Getting Started: Local cycling retailers say their mountain-bike business has taken off in the last few years, thanks to the abundance of local trails. “The last three or four years have been off-the-charts good,” says Jimmy Marbut, owner of Sunshine Cycles. Brian Molloy, owner of The Hub, also reports big increases in sales and adds that “families with kids” are joining in and bringing the sport to a new audience.
The sport’s surge in appeal seems to come from its flexibility. A ride can range from a pleasant afternoon at the park for families to a high-octane workout, satisfying everyone from easygoing beginners to pumped extreme sports enthusiasts who want to “catch air” as they fly over the bumps and dips common to most trails.
Mountain biking requires the participation of enthusiast groups to create and maintain trails, and SORBA-Athens (sorbaathens.org) is the main local organizer of the sport. Its website offers information about trails, group rides, “workdays” and other events for enthusiasts.

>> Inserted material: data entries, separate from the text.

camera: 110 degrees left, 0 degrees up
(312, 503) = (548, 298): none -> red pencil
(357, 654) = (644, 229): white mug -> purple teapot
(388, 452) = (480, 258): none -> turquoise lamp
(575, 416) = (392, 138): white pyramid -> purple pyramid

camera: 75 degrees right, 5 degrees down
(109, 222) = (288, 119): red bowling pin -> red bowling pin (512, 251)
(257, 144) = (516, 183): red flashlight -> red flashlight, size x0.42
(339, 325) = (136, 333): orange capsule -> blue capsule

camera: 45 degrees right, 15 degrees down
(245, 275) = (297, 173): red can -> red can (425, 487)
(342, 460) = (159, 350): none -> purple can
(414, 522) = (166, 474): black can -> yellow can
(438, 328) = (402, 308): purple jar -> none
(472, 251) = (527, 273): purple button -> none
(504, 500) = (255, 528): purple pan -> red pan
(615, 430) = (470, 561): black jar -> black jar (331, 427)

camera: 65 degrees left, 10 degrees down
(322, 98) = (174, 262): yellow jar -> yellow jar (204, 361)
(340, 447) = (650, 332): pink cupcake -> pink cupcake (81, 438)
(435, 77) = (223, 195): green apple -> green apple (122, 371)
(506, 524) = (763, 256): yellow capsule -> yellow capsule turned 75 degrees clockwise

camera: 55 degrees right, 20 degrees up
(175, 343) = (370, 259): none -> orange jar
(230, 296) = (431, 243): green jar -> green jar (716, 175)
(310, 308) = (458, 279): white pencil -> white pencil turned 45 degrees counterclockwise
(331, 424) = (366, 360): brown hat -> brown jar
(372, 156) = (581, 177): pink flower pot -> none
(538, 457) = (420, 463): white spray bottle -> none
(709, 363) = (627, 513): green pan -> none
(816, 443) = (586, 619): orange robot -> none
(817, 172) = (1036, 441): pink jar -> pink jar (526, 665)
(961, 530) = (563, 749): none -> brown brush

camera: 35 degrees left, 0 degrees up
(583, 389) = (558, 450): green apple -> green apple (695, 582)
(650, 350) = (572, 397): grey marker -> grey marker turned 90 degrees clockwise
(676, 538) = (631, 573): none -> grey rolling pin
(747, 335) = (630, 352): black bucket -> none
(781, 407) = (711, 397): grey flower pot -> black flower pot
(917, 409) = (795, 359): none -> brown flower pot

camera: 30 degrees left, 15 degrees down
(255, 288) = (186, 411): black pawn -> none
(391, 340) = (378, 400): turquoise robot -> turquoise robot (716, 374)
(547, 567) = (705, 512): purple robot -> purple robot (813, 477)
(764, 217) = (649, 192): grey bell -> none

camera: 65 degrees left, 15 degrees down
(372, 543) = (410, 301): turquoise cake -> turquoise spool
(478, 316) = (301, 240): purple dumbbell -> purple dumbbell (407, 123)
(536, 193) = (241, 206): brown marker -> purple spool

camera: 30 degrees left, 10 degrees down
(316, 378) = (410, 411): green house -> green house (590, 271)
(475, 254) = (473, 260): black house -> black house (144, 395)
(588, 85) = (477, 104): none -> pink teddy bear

A good point of entry for mountain-biking beginners is a “pump track,” a short trail with typical features like “dirt jumps” and “rollers,” or big piles of compacted dirt that emulate what riders will encounter on trails. The closest pump track currently is at Pittard Park in Winterville. Seth Younger, president of SORBA-Athens, says the pump track is popular with “anyone who wants to build their mountain biking skills,” including the young members of “Little Rippers Athens,” a closed Facebook group for kids under middle-school age.
Most enthusiasts suggest that newcomers to the sport get their bikes adjusted to fit their bodies. Molloy suggests adjusting the saddle to create a 25–30-degree angle at the knee at the down stroke. Saddle setback—the distance from handlebars to the saddle—is another important way to adjust your bicycle to fit your own frame.
The Trails: Only two miles from downtown Athens and located inside the Loop off North Peter Street, the SORBA-built trails at Trail Creek Park are by far the most convenient for Athens cyclists. Jason Hubbard, a coach with the National Interscholastic Cycling Association and a UGA horticulturist, calls Trail Creek Park “a great beginner or intermediate trail, just long enough to be a challenge.” The well-marked trail names are a nod to the Athens music scene, with “Drive-By Truckers” for intermediate riders and “Orange Crush” for beginners. “Widespread” and “Panic” are technically challenging, “jumpy” downhill runs strictly for advanced riders, with sweeping, curving berms. Younger says there has been talk of creating a pump track at Trail Creek Park, as well.
About 25 miles west of Athens is the popular Fort Yargo State Park, with its miles of trails, campsites, picnic areas and a 260-acre lake with a sandy beach for swimming. Athens outdoors enthusiast Allen Jones likes the scenic nature of its trails. “There is an easy trail with great views that often skirts the lake, and a much longer trail that takes you through the woods with a number of hills to get your blood pumping,” he says. “The longer route also has challenging optional detours if you want a more vigorous workout and more technical challenges.”
Near Lake Hartwell, about 50 miles northeast of Athens, SORBA created the Paynes Creek Trail, a nine-mile single-track loop that it calls “fast and flowy.” Some cycle groups like to set up camp at the nearby Paynes Creek Campground and spend the entire weekend, taking in the trail and all that Lake Hartwell has to offer.
After a sweaty ride, many cyclists will kick back at The Royal Peasant on Lumpkin Street in Five Points, which has become an unofficial mountain-biking bar. It’s especially popular after the regular rides organized by The Hub, which is located nearby on Milledge Avenue.